→ Texto mostrado
────────────────
Ulises, el arquetipo de humano varón, es tal precisamente en referencia al arquetipo de humana mujer, Penélope, y viceversa. Para cada uno la existencia y la identidad propia sólo se conciben y se realizan en función del otro, aunque esa respectividad recíproca no es en modo alguno simétrica, sino asimétrica, y, vale decir, complementaria.


La existencia de Ulises, como toda existencia humana, consiste en salir de sí, de su casa, de su familia, donde todavía no es nadie o no es nada porque no ha hecho nada: no ha llevado a cabo acciones por los que se pueda calificar y en los que se hayan manifestado en el orden existencial sus cualidades esenciales- personales. En el comienzo su biografía no tiene ningún contenido y por eso su vida es de una pobreza extrema. Y ésa es la condición inicial de toda existencia humana, como señalara muy insistentemente Hegel, y como se repite en la mayoría de los cuentos de hadas: los cuentos empiezan generalmente por el episodio en que el niño, debido a la extrema pobreza de su casa, tiene que salir a buscarse la vida (1).


Pero el “salir de sí” de Ulises no tiene las mismas características que el de Penélope, aunque la existencia de ambos tenga, en el momento inicial de su despliegue, la misma indeterminación.


Ulises sale de sí abandonando su familia y su casa para recorrer el mundo y meditarlo con sus plantas, lo cual cumple realizando acciones bélicas, técnicas, eróticas y diplomáticas en las que ponen de manifiesto y se prueban sus cualidades psicológicas, sus principios éticos y sus creencias religiosas. La actividad del humano varón son la guerra, la invención y la productividad técnica, la relación erótica con la mujer que le seduce, y la relación política hostil o amistosa con los hombres y héroes con quienes se va encontrando.


El objetivo que preside el conjunto de sus actividades (vale decir el telos de su existencia), es volver a casa, a su familia, a Penélope, que es la fuente de su profunda nostalgia. Ulises consigue su objetivo,  y ello significa que su vida está salvada: no queda como un conjunto de actividades dispersas y perdidas, sin que nadie las recoja y les dé unidad y continuidad, sin que nadie se beneficie de ella heredándola y haciéndola fructificar.


Ulises alcanza su objetivo y, de esa manera, consigue reunirse consigo mismo y permanecer sólo mediante el reconocimiento de los demás, y especialmente de Penélope: sólo en ella se reúne Ulises consigo mismo, porque sólo en ella alcanza verdaderamente su identidad.
────────────────
(Líneas de datos)
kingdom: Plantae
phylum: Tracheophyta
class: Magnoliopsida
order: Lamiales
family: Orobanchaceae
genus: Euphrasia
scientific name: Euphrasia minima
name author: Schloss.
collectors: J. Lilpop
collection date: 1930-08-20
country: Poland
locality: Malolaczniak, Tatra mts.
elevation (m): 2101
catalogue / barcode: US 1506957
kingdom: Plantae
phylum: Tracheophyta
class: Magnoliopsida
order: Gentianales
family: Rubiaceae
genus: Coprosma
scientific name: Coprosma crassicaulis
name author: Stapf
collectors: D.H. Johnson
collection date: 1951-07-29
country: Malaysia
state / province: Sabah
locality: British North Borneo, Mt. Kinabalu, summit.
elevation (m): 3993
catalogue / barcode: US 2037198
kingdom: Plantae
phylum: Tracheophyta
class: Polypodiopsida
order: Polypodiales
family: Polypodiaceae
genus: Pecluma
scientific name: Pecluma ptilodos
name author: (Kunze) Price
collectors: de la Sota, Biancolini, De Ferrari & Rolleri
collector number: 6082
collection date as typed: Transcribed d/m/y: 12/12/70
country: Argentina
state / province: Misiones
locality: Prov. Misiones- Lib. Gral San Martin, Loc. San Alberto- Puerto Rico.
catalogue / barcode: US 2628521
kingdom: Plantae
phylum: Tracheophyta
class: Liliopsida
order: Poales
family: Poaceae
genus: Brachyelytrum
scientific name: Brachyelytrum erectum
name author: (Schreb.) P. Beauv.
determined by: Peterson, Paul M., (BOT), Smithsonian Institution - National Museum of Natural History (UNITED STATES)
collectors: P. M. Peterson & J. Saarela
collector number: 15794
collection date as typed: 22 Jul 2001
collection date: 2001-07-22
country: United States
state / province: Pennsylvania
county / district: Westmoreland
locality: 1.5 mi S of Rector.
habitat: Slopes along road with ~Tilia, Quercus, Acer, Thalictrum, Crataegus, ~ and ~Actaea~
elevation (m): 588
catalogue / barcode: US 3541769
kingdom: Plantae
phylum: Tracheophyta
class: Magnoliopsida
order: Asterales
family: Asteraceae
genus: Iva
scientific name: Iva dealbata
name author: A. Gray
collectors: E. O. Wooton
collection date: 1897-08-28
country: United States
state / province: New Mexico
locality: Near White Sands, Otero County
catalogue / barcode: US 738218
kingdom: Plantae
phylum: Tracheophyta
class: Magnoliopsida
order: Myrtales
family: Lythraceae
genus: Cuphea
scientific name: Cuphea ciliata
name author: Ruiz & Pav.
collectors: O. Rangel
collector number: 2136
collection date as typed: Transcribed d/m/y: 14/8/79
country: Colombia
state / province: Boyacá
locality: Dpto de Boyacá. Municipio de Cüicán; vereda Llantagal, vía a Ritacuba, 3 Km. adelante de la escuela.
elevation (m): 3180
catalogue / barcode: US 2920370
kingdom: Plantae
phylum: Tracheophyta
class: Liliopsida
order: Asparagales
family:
────────────────
→ Tarea escrita A
Reescribe como lista el párrafo del texto sobre Ulises y Penélope que empieza con "Ulises sale de sí abandonando" y conserva sus datos principales.
→ Tarea escrita B
Reanuda el texto sobre Ulises y Penélope a partir de su última oración.
Las líneas de datos no hacen falta aquí.

→ Resultado A
- Ulises sale de sí: deja su familia y su casa para recorrer el mundo.
- Lo cumple con acciones bélicas, técnicas, eróticas y diplomáticas.
- En esas acciones se manifiestan y se prueban sus cualidades psicológicas, sus principios éticos y sus creencias religiosas.
- Actividades del humano varón:
  - la guerra;
  - la invención y la productividad técnica;
  - la relación erótica con la mujer que lo seduce;
  - la relación política, hostil o amistosa, con los hombres y héroes que va encontrando.

→ Resultado B
No se trata de que Ulises, el hombre (varón) sepa en todo momento quién es él. Puede olvidarse de su casa y de los suyos por ingerir la “flor del olvido”, puede concentrarse en la satisfacción de las necesidades inmediatas y ser convertido en cerdo, y puede ser seducido por el canto de las sirenas y quedar destruido por aquello que le fascina.


Se trata de que, aunque mantenga su memoria de sí, su principio de identidad, ya sea de modo continuo, ya de modo intermitente, eso que ha hecho, que ha vivido y que sabe de sí, ha de ser acogido, reconocido por la persona o personas para quienes en último término ha sido hecho, es decir, por la persona o personas a las que, ya desde el principio, pertenecía de un modo muy particular la propia vida, a saber, la mujer y los hijos.


El único ámbito adecuado para la existencia de un ser personal es la intimidad de otro ser personal, pero el único modo de entrar en ella es el reconocimiento (que ha de ser siempre recíproco). No se trata de que el hombre no pueda vivir solo en los términos en que Aristóteles lo decía (2); se trata de que no puede ser constituida una subjetividad como una sola persona. Y por eso es por lo que el hombre no puede vivir solo. Si él es el único que sabe de sí, no puede tener ninguna certeza de que lo sabe es real.


Lo que Ulises sabe de sí no le pertenece a él solo, porque él mismo no se pertenece en exclusiva a sí mismo y tampoco se quiere en exclusiva para sí mismo. Por eso lo que él ha vivido es preciso que sea revalidado por Penélope mediante el reconocimiento. Ulises sólo puede existir como rey de Itaca y destructor de Troya en Itaca y si lo reconoce como tal la reina. Si no, podría vivir en Itaca, pero no como rey; podría vivir como un don nadie, es decir, completamente alienado.
Todo varón puede vivir como “rey” de su casa si le reconoce como tal su “reina”, de otro modo puede vivir como un extraño, como un huésped, etc., o, si insiste en sus pretensiones, puede ser destruido simplemente, que fue suerte que corrió Agamenón. Agamenón era el vencedor de Troya y el esposo de Clitemnestra, pero como Clitemnestra no le reconoció cuando llegó a su casa a partir de su llegada no fue nadie. Ese fue el homicidio que perpetró su esposa.
Penélope reconoció a Ulises, y con ello le salvó la vida, pero de ese modo se salvó también a sí misma.
La existencia de Penélope era inicialmente  tan indeterminada y tan pobre como la de Ulises, y también tenía que ser desplegada mediante su salir de sí. Pero el salir de sí de Penélope es diferente del de Ulises.


Penélope sale de sí no abandonando su casa, sino quedándose en ella. Es el punto que permanece constante, al menos especialmente, y que por eso sirve de referencia a Ulises: solamente se puede volver a lo que está a lo que queda, a lo que no desaparece.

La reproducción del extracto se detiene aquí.